#### [Exercise details]
Reproduce the entries from the start through the line that contains "The Canvas of Palkhed", inclusive, swapping "Senate" for "Assembly" and leaving everything else unchanged.

[[ Supplied material open ]]

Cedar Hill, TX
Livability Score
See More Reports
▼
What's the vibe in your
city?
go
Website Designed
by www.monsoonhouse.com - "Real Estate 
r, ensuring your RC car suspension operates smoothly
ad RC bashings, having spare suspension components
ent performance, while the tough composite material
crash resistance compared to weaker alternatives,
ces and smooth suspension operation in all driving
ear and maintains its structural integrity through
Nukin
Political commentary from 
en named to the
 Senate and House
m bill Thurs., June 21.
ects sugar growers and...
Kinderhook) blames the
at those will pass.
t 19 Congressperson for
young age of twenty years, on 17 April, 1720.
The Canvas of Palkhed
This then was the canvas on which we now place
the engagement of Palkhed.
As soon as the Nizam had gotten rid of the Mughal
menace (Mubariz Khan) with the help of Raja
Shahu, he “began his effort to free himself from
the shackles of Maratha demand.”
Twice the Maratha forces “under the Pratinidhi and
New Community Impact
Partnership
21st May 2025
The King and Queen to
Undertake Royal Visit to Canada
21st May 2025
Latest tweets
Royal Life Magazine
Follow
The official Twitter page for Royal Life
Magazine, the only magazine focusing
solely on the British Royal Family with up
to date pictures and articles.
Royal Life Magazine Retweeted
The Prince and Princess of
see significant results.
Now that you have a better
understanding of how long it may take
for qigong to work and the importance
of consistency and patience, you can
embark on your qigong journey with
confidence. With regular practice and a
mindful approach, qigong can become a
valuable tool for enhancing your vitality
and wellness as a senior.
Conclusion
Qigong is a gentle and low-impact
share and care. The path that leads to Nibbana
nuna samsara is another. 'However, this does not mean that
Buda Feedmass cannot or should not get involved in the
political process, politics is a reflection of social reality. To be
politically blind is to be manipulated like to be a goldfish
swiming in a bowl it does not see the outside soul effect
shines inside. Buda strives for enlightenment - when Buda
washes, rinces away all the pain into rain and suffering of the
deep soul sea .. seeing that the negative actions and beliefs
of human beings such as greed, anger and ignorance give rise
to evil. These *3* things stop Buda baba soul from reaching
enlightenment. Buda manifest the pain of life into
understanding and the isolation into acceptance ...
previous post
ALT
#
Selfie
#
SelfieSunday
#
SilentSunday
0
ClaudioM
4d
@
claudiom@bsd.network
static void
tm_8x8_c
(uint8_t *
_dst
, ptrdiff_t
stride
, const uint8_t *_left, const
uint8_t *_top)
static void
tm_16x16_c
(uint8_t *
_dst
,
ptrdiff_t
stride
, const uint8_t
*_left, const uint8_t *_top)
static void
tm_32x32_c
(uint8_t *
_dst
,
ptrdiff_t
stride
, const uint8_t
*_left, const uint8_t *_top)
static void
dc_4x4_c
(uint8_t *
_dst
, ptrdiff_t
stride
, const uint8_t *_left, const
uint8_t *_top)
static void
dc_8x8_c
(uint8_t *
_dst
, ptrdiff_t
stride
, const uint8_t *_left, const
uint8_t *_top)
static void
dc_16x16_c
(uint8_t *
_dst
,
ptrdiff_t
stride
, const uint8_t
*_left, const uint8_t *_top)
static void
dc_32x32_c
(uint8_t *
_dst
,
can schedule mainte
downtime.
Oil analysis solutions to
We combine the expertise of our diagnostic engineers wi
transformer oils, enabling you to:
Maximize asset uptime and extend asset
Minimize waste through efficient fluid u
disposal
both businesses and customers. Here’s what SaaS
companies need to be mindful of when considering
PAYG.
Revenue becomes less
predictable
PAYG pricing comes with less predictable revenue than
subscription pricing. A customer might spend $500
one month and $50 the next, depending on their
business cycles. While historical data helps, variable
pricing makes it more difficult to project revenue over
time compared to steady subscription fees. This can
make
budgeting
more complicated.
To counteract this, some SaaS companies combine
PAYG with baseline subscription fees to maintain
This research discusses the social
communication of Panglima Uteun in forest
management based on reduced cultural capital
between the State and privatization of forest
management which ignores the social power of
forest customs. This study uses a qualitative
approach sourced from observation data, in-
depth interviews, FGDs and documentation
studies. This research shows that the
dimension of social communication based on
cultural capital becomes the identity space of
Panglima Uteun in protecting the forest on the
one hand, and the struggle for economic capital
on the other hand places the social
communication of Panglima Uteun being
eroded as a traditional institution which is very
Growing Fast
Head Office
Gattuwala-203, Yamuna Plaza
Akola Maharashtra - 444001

[[ Supplied material closed ]]

#### [Problem solution]
Cedar Hill, TX
Livability Score
See More Reports
▼
What's the vibe in your
city?
go
Website Designed
by www.monsoonhouse.com - "Real Estate 
r, ensuring your RC car suspension operates smoothly
ad RC bashings, having spare suspension components
ent performance, while the tough composite material
crash resistance compared to weaker alternatives,
ces and smooth suspension operation in all driving
ear and maintains its structural integrity through
Nukin
Political commentary from 
en named to the
 Assembly and House
m bill Thurs., June 21.
ects sugar growers and...
Kinderhook) blames the
at those will pass.
t 19 Congressperson for
young age of twenty years, on 17 April, 1720.
The Canvas of Palkhed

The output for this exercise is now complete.